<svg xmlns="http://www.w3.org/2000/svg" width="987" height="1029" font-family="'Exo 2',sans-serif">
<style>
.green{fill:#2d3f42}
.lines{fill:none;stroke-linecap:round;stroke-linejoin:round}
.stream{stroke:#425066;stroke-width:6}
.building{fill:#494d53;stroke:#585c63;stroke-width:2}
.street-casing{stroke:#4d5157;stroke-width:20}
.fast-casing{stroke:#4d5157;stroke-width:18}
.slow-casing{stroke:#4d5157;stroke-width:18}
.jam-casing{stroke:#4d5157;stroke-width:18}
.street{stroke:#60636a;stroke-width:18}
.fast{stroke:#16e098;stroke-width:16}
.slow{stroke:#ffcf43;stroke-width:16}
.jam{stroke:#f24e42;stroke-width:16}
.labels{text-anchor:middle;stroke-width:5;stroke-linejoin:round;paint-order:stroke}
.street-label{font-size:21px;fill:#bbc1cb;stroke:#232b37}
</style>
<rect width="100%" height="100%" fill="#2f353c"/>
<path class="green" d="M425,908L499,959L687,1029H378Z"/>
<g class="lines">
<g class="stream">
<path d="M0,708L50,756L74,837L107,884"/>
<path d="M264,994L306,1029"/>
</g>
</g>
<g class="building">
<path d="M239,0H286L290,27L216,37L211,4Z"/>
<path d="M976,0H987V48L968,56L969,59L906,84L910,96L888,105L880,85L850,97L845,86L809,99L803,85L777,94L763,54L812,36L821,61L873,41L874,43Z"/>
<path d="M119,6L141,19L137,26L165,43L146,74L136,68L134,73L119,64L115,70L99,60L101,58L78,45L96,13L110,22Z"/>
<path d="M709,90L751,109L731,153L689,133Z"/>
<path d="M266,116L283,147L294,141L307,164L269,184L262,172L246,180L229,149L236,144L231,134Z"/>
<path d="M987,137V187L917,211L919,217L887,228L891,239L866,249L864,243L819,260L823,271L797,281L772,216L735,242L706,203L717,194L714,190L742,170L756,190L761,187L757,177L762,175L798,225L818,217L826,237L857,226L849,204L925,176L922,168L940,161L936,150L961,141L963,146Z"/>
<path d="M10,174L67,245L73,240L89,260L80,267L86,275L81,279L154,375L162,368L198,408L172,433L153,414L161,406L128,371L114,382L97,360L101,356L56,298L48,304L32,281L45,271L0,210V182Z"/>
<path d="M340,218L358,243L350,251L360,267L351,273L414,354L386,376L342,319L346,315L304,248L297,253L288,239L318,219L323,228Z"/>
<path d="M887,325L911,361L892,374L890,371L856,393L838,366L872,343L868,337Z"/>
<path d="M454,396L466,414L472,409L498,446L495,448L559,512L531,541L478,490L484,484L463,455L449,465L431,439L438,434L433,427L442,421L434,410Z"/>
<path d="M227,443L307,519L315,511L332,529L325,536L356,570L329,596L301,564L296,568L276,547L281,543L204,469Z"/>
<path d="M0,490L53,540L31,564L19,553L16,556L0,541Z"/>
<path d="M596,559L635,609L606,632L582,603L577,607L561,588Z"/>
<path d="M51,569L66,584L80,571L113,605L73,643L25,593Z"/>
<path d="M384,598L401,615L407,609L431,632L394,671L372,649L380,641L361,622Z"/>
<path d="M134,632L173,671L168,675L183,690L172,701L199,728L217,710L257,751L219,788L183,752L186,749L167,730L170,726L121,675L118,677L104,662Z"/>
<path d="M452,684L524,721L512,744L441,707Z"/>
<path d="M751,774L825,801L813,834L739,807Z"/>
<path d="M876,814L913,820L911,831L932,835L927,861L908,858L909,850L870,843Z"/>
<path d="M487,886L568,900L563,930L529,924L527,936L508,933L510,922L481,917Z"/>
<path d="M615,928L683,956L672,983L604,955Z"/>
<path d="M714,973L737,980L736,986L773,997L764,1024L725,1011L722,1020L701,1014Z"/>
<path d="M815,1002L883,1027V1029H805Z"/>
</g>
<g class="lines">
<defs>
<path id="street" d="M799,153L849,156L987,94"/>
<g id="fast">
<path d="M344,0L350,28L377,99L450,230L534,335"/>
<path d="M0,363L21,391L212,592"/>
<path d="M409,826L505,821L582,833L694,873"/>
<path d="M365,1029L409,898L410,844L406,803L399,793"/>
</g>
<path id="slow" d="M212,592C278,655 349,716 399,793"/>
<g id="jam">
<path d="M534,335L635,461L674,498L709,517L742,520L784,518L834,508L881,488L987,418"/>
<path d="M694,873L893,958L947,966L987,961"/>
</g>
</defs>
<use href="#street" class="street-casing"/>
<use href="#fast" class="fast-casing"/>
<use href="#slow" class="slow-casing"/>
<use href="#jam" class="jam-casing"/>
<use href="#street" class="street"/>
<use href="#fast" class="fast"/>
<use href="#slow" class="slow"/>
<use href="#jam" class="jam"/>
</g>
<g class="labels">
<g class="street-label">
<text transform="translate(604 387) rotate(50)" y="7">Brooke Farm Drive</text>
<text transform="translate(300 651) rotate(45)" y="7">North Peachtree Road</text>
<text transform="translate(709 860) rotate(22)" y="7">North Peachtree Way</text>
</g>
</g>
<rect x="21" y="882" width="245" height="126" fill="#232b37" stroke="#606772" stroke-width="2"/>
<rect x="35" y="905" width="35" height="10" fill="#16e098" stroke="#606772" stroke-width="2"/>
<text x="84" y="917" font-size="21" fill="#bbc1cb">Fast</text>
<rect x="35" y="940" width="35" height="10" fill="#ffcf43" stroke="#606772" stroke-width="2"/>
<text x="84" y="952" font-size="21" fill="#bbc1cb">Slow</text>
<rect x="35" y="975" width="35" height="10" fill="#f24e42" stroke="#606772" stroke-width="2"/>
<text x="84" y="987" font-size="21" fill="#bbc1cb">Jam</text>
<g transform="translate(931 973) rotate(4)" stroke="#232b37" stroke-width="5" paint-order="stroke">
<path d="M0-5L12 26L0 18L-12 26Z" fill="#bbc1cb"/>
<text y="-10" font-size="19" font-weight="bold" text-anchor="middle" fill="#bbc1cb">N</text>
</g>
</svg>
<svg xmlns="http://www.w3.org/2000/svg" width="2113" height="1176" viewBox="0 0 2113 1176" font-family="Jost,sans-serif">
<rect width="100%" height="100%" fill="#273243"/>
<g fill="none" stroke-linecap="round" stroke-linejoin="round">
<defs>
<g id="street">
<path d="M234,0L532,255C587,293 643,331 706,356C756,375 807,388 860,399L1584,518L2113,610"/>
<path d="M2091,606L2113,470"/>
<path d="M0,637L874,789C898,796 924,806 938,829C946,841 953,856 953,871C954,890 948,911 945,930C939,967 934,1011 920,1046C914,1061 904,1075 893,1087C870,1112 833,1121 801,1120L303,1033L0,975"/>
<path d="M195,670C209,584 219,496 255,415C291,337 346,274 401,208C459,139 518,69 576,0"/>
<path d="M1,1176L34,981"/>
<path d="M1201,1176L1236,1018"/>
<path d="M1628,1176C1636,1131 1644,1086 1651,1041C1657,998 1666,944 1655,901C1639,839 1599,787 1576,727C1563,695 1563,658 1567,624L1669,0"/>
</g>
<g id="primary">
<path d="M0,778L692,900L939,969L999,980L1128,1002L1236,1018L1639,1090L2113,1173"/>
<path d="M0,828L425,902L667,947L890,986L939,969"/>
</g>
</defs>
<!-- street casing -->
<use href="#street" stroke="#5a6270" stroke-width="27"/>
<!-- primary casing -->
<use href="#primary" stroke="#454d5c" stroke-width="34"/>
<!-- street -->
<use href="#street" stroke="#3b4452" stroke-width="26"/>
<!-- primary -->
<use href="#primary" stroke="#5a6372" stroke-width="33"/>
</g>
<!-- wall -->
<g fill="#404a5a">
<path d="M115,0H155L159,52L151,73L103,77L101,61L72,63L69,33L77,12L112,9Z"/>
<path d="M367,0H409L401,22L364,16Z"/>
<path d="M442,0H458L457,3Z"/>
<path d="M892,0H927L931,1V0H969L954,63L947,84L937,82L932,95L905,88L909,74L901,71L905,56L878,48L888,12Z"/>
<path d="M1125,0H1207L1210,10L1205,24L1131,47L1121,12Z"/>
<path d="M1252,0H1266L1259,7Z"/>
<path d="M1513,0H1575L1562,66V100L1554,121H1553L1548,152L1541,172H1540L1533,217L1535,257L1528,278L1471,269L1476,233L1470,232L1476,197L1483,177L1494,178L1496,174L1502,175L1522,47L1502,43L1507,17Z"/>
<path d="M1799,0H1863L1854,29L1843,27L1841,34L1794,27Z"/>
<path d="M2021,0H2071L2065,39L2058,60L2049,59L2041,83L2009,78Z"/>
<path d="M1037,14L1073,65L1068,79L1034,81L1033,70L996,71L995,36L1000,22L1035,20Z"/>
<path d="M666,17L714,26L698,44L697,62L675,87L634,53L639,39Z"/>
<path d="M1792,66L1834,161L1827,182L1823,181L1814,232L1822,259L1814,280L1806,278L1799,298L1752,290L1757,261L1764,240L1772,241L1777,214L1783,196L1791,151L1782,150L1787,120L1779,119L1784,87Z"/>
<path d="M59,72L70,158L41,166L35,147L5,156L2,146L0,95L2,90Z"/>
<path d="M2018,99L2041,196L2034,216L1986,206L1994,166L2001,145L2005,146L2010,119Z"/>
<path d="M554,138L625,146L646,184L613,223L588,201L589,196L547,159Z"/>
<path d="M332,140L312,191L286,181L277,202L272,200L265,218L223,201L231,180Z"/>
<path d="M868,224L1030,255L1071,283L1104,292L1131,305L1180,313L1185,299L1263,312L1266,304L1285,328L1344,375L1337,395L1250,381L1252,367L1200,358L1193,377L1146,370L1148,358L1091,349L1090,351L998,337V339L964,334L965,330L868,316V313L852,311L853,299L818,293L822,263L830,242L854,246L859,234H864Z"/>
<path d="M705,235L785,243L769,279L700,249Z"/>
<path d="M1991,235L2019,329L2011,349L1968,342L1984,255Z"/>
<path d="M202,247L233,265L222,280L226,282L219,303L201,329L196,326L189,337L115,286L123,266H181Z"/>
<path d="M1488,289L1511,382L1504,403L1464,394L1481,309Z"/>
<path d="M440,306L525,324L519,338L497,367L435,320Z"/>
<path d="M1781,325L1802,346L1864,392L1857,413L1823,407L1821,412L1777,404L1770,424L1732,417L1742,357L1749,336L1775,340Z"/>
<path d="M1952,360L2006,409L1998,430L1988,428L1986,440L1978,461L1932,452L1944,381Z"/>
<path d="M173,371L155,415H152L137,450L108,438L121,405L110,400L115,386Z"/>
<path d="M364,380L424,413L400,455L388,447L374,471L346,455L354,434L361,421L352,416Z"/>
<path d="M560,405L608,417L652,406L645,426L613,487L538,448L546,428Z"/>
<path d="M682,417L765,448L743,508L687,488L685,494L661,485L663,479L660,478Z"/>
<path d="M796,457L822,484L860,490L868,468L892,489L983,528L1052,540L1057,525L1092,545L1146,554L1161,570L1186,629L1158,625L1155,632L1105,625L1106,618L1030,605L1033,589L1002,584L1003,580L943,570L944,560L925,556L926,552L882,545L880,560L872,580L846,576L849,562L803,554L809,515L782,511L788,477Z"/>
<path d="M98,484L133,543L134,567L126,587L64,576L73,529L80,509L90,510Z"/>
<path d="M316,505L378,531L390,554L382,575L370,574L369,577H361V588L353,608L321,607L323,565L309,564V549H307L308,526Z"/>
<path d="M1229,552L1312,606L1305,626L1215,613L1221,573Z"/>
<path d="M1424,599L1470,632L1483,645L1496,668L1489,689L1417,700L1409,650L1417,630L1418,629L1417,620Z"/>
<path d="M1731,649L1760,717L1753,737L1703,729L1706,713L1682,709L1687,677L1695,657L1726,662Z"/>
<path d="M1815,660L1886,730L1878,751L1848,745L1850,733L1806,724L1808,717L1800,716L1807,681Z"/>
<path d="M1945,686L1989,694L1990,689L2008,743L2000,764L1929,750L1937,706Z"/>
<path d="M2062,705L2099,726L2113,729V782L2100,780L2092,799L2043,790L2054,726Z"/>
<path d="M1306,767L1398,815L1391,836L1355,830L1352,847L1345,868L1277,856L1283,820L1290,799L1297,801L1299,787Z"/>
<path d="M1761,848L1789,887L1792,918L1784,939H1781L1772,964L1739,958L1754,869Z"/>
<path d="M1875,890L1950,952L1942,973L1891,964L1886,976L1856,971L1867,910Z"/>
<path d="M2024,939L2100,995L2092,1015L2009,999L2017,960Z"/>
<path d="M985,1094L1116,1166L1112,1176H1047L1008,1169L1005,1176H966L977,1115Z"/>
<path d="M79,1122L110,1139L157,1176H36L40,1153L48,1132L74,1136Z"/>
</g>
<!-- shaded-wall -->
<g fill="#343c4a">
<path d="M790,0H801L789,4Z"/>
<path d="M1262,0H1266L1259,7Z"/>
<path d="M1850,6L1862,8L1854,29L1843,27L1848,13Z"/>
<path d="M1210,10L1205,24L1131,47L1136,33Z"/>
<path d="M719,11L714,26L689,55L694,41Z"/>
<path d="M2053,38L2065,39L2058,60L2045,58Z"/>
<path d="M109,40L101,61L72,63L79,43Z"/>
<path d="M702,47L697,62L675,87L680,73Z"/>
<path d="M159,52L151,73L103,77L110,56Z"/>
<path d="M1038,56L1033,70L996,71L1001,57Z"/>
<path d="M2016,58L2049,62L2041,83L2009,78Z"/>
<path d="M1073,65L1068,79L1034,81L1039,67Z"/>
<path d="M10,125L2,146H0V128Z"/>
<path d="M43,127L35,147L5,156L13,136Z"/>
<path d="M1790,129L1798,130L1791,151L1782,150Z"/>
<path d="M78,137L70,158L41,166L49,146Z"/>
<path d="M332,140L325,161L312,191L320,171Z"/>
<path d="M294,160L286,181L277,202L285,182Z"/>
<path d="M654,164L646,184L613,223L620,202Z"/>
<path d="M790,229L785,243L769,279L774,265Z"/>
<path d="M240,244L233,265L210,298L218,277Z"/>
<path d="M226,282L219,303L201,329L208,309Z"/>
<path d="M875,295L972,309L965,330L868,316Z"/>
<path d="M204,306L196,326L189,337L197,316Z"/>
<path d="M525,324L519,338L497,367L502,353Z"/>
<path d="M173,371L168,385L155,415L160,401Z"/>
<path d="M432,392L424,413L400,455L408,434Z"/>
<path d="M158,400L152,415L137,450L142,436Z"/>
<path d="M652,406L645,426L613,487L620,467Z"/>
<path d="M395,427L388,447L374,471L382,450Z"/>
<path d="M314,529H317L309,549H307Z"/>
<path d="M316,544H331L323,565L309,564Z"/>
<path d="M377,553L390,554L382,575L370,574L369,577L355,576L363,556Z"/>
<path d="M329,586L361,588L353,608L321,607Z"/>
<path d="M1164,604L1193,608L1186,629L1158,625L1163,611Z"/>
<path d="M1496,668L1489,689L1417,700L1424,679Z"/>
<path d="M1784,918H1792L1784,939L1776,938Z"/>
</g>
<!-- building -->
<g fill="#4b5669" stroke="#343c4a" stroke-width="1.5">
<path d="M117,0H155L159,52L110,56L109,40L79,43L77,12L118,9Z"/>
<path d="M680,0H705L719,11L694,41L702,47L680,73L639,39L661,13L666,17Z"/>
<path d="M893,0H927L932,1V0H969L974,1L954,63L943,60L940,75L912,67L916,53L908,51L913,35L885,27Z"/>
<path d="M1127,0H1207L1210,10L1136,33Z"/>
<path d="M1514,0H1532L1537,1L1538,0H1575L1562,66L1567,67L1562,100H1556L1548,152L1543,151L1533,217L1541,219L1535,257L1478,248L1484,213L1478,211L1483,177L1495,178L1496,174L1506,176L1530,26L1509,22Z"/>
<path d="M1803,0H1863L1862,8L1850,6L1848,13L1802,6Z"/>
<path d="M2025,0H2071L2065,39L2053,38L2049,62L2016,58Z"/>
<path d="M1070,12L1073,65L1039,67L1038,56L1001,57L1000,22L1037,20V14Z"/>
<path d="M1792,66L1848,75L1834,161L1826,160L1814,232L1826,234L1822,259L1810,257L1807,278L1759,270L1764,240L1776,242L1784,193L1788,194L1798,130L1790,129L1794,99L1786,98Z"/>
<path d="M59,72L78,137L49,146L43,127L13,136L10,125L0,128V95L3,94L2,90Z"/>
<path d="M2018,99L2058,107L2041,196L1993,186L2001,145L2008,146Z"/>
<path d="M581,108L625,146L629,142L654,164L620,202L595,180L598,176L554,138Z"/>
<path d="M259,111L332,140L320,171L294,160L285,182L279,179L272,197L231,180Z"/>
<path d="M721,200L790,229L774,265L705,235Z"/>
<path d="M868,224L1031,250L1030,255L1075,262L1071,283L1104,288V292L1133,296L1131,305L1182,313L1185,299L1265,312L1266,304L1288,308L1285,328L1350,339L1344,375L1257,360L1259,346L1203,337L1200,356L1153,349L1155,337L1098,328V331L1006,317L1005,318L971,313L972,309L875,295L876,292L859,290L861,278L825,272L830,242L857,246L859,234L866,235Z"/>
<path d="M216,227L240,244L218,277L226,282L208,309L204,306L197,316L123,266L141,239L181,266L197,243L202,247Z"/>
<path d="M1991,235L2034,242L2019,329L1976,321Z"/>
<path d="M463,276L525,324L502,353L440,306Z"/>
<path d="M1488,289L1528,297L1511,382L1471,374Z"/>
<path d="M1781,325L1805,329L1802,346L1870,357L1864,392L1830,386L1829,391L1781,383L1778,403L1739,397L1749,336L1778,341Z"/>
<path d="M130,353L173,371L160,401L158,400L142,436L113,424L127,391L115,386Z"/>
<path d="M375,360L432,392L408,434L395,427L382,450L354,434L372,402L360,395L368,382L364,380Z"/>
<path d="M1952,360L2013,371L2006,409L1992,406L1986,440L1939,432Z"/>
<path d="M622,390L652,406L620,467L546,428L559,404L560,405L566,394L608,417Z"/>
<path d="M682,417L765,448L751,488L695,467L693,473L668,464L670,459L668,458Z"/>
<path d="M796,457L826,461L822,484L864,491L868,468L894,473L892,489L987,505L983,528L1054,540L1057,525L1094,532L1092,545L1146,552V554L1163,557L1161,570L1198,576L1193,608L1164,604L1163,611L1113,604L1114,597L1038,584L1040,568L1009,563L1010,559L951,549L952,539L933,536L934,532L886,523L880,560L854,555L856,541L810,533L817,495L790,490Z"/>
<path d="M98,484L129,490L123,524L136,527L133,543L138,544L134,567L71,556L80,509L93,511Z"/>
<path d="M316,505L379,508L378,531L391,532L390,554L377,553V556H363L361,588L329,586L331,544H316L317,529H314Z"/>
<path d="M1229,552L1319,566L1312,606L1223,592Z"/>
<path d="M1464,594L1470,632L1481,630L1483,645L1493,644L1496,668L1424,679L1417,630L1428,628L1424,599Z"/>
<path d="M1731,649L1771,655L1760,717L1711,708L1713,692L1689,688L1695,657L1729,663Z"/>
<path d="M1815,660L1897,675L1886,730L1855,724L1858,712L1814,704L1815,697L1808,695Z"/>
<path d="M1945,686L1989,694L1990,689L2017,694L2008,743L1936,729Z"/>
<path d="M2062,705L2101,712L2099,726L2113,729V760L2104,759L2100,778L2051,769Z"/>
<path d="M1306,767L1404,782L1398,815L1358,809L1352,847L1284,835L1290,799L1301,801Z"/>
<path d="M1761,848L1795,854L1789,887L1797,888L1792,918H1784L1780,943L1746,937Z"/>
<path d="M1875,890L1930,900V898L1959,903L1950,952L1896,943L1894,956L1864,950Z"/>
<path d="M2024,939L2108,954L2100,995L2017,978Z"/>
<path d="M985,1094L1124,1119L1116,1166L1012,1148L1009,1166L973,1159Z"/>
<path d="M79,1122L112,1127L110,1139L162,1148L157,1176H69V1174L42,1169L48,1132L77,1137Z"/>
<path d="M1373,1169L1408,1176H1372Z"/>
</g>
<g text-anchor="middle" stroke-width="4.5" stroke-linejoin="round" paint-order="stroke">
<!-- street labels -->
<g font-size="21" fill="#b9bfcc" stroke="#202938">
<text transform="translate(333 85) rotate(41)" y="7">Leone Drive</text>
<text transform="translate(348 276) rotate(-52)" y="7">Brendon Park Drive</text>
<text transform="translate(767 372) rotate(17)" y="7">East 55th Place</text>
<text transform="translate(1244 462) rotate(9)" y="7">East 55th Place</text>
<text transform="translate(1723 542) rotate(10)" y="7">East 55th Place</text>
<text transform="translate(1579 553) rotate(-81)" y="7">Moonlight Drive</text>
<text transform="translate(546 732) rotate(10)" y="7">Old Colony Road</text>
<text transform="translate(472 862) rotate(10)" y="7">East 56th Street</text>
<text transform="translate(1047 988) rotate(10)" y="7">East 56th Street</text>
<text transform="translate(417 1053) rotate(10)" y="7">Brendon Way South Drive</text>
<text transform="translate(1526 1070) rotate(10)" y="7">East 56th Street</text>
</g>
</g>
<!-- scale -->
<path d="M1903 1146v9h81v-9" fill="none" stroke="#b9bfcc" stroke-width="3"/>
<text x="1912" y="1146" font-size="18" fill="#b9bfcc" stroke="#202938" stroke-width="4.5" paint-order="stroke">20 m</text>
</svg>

══════════

#### WORK REQUEST
The answer must be a single number: the count of lines in the data that contain the word "East".

#### YOUR SOLUTION
6